» What to do
**a)** Answer these from the text on the direction of time, one line each, marked as the questions are:
(i) Which show does the writer say they have seen?
(ii) Why does the writer not understand the theories they mention?
(iii) Which piece does the writer point to for their idea of why time goes one direction?
**b)** Carry on the text on the direction of time from where it stops.

» Text provided
+++++

These are in no particular order:

1. Time goes in one direction, mostly.  I know, I know, I have seen "Into the Wormhole" with Morgan Freedman, and I have been informed that according to various theories that I enjoy (theories which I do not understand due to my rudimentary grasp of mathematics) that other possibilities are suggested.  Ok, I am not ruling it out, but in my experience, and I have had a lot of weird experiences, it seems to go in one direction.  See "The Speed of Time" , and its cousins, for my idea of why. Anyway, I would probably liked if it where more navigable, or maybe not, I like this sense of freedom from determinism, even if it is an illusion.  Still, until I experience something like time travel, awake, I am going to operate as though we are in this broken symmetry, going...(though with a certain amount of elasticity, see number 3)

+++++

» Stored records
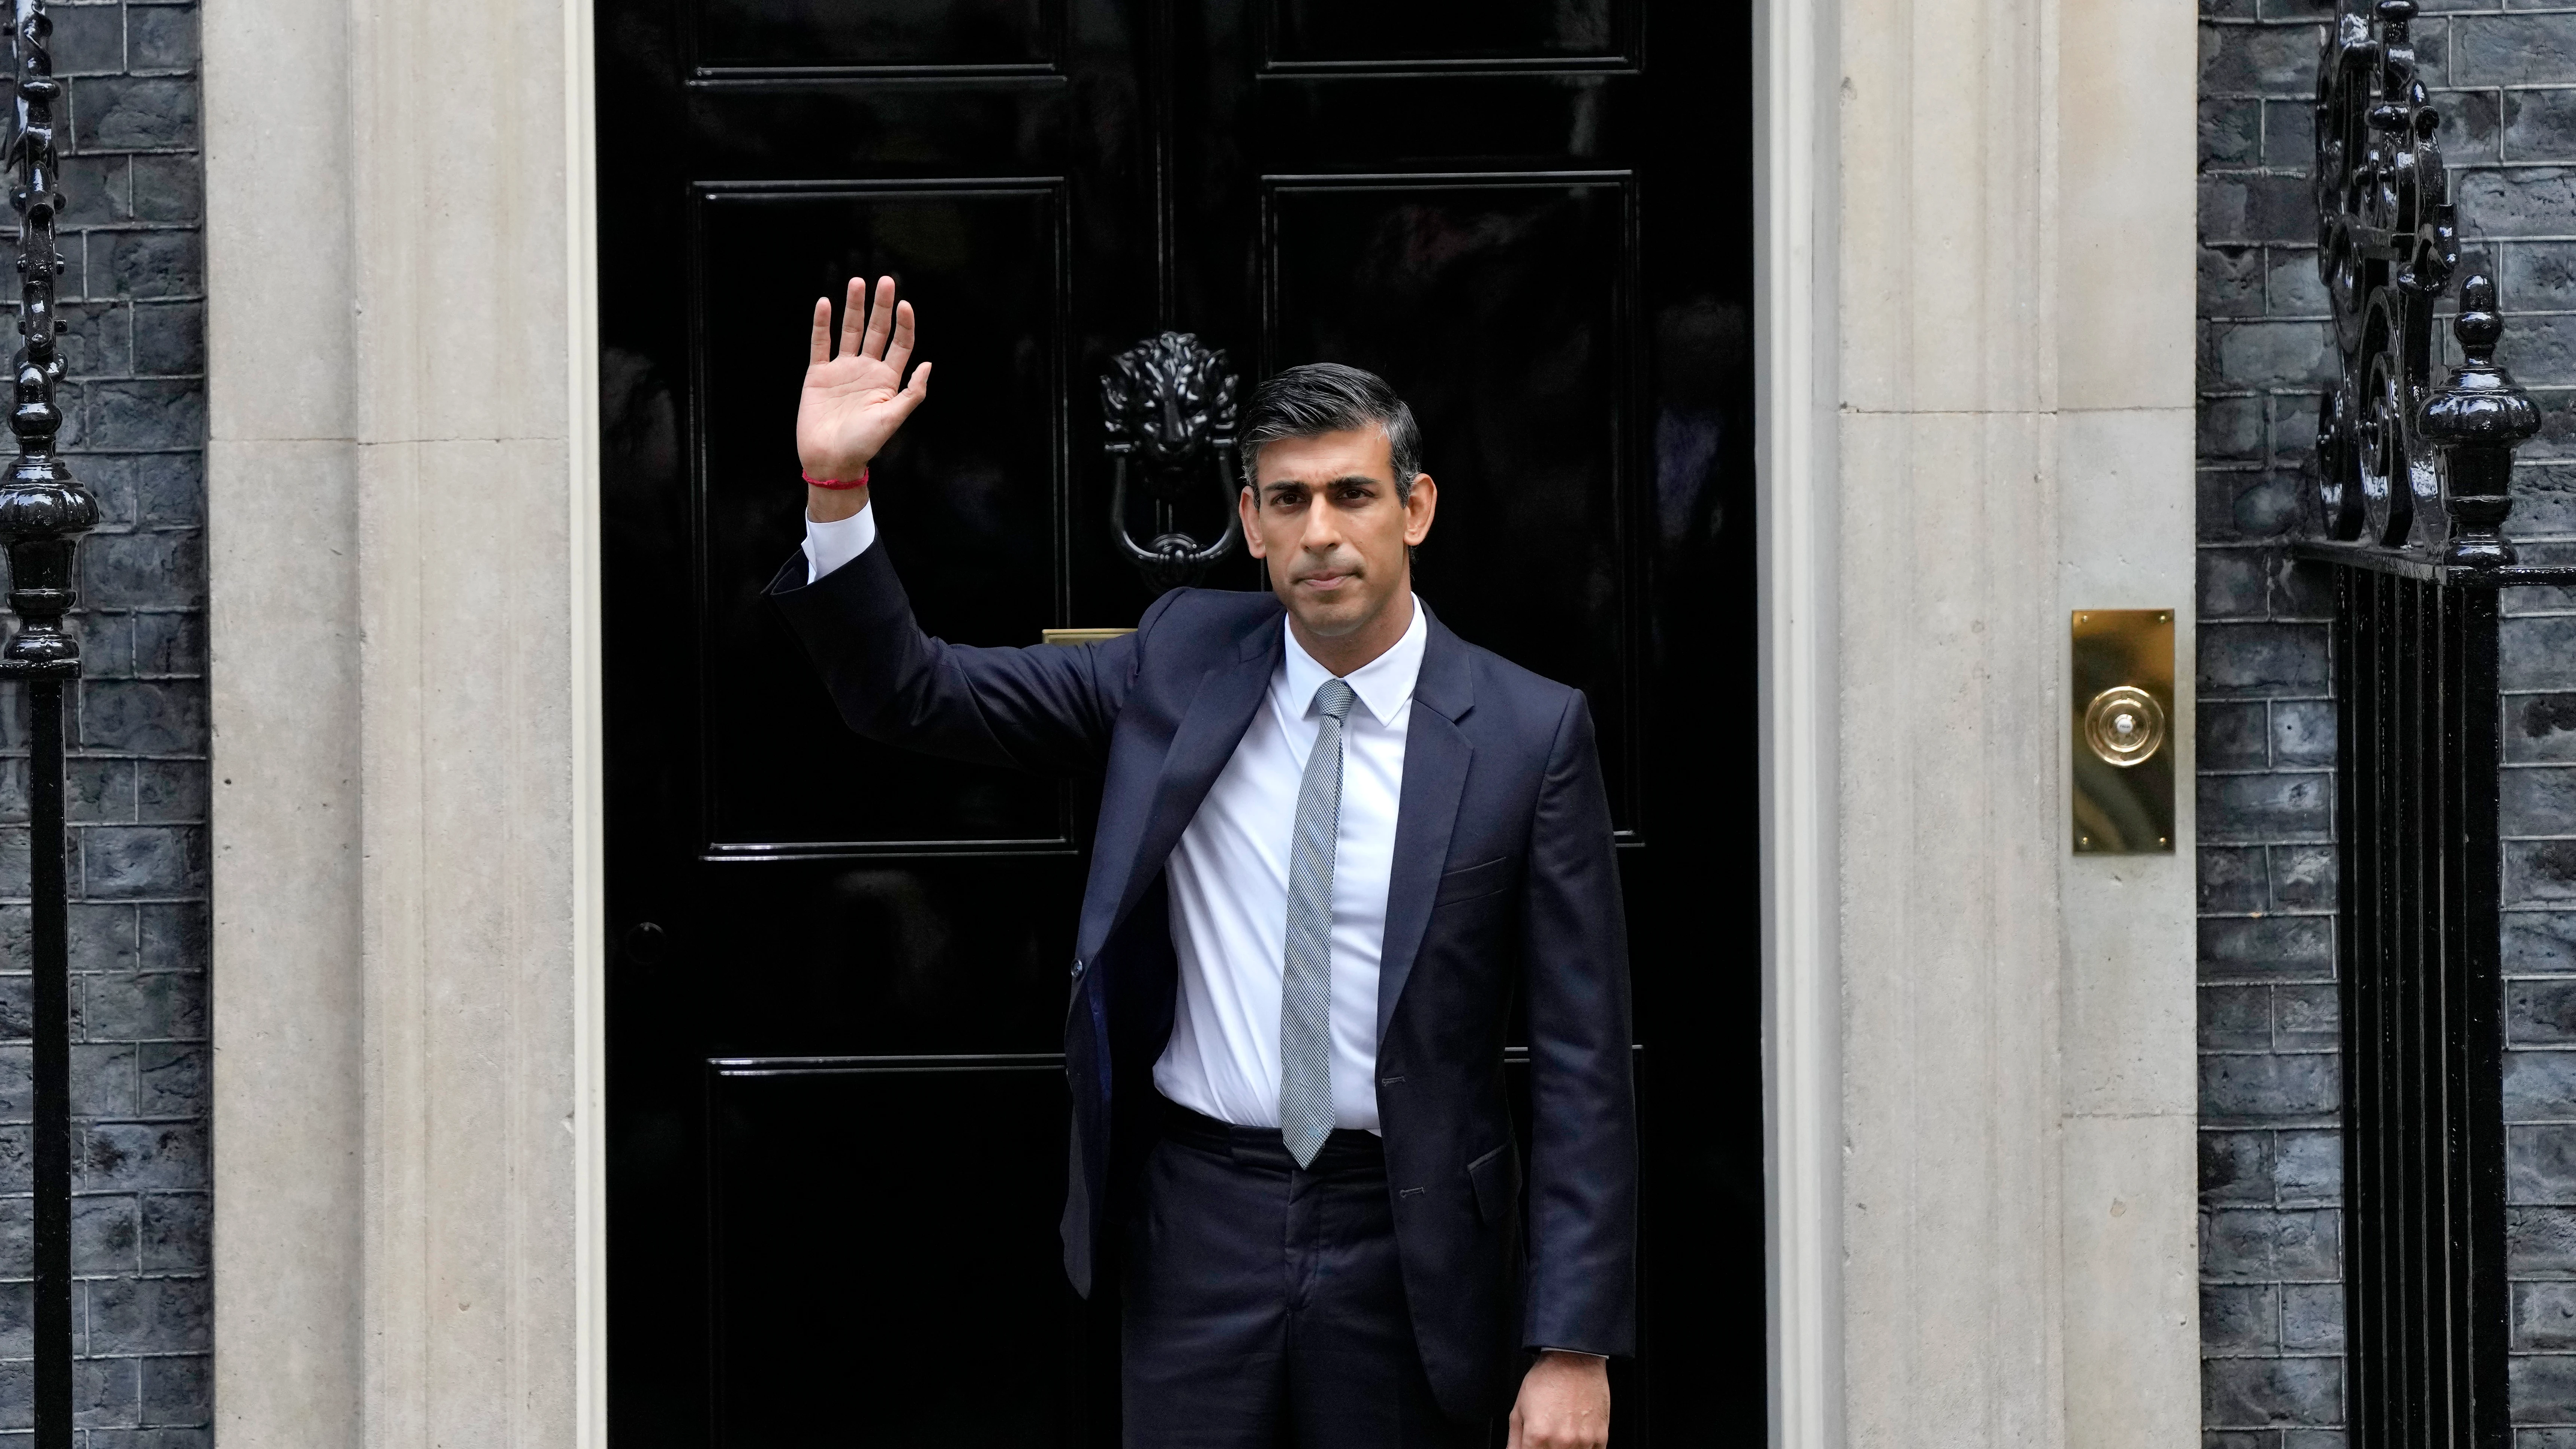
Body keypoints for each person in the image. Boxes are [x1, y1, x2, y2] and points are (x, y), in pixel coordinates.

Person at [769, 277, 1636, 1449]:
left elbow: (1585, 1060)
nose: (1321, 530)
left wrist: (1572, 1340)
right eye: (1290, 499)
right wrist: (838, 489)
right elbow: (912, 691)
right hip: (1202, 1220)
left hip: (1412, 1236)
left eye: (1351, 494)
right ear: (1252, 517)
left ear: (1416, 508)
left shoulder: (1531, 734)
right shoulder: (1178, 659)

+++++

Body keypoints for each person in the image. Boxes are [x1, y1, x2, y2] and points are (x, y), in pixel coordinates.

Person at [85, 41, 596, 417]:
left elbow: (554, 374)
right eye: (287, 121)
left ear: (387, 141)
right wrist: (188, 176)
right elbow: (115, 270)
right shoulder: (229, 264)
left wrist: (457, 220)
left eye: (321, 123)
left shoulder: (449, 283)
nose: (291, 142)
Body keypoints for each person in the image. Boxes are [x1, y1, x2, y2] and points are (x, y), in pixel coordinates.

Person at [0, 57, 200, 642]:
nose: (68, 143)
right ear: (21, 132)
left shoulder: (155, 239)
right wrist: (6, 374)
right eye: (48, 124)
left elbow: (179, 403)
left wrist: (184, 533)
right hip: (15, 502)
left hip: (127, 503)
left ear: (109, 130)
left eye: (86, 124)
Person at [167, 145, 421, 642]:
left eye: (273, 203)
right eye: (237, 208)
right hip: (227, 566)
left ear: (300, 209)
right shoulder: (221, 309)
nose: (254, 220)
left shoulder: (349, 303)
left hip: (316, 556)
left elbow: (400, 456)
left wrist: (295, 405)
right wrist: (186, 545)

+++++

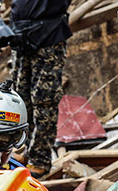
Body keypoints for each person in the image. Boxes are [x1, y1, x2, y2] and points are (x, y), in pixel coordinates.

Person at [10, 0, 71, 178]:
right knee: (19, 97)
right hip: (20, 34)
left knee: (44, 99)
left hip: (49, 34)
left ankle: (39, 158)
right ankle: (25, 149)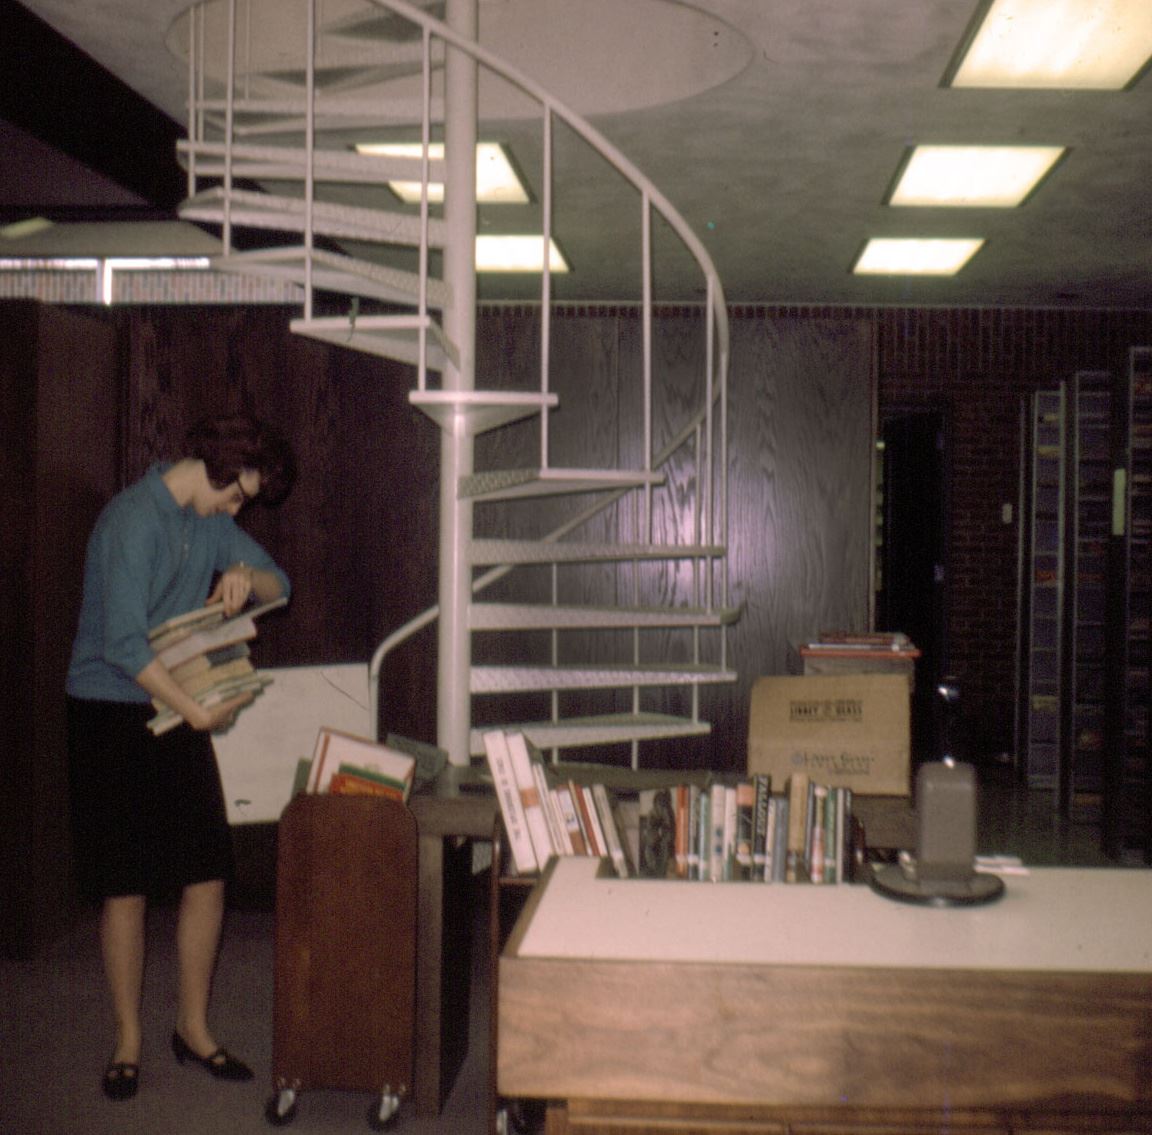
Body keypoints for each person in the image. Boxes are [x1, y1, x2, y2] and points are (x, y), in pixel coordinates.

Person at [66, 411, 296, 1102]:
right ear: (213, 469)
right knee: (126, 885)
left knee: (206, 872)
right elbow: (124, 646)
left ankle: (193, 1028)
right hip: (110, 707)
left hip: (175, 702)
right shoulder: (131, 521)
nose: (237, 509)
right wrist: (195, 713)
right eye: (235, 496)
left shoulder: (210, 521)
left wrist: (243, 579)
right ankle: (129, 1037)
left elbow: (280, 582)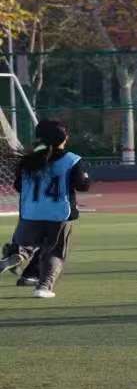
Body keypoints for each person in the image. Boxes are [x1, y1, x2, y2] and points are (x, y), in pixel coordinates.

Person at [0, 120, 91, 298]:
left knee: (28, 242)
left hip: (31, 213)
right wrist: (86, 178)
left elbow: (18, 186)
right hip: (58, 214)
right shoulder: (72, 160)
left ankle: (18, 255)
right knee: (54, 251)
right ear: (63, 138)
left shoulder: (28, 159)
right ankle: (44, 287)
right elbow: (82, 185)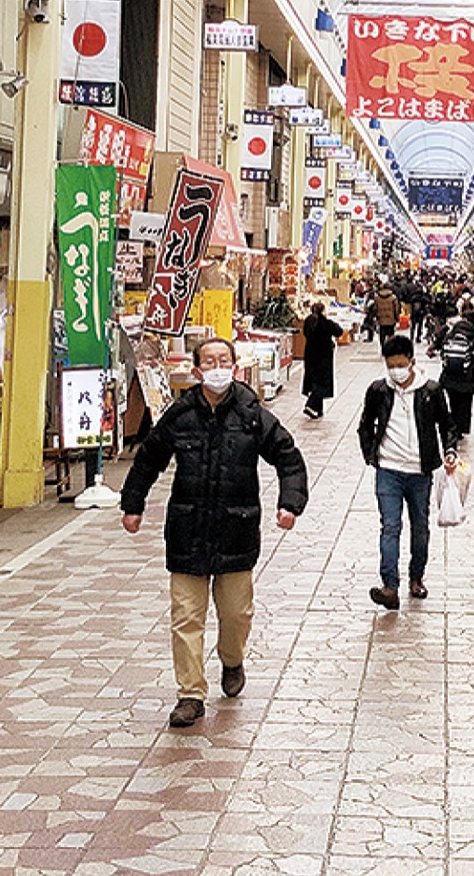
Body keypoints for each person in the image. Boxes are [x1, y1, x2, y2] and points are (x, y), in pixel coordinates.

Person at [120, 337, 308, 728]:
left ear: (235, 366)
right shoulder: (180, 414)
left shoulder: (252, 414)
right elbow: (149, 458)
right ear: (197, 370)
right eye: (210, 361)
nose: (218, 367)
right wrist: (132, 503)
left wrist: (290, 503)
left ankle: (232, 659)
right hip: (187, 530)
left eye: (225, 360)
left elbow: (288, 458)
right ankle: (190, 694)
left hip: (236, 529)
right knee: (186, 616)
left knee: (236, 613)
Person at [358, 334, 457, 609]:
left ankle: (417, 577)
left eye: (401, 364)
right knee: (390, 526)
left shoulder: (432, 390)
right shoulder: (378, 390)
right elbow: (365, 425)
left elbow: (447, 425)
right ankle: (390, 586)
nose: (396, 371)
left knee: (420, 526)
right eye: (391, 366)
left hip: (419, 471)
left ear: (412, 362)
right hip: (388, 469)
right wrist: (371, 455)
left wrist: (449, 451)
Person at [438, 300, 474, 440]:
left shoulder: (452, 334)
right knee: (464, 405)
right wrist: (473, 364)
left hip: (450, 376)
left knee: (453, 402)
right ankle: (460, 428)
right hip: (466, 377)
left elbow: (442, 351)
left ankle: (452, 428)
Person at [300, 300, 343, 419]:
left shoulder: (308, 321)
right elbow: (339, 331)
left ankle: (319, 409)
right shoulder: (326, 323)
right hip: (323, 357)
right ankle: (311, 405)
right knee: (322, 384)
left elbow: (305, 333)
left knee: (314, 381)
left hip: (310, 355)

+++++

» List of answers
**a)**
(i) "Into the Wormhole"
(ii) Because of their rudimentary grasp of mathematics
(iii) "The Speed of Time"

**b)**
2.The future is complex, yet at times events can be predicted, or even influenced by our actions.  We all do it.  Hungry?  eat a sandwich.  This means in the future (5 minutes from now) you will no longer feel hungry, most likely.  Obviously we can try and influence bigger things too.  Sometimes even using "odd-er means of influence" I would like to investigate those more deeply, because they seem to be everywhere, but as I do not understand the nature of any of that, it is fairly well outside the bounds of this skeptical cage I am building to lock my perception of reality into in order to not freak fucking out.
"otter influences"

3.Subjectively, time does not move at a steady rate, and in fact its elasticity pretty controllable.  Objectively, it is hard to say whether it even exists or not, there are many many famous arguments for both "perspectives".  Even when trying to view it "externally" using mechanical means, our subjective bias is enough to make it "wobble".  Now I will stop using so many quotation marks, because they are making me feel like an asshole.

4.There seems to be no direct evidence for a god, and I have had no direct experience of a god.  Nor would it seem comprehensible that if one of those existed it would need my adoration.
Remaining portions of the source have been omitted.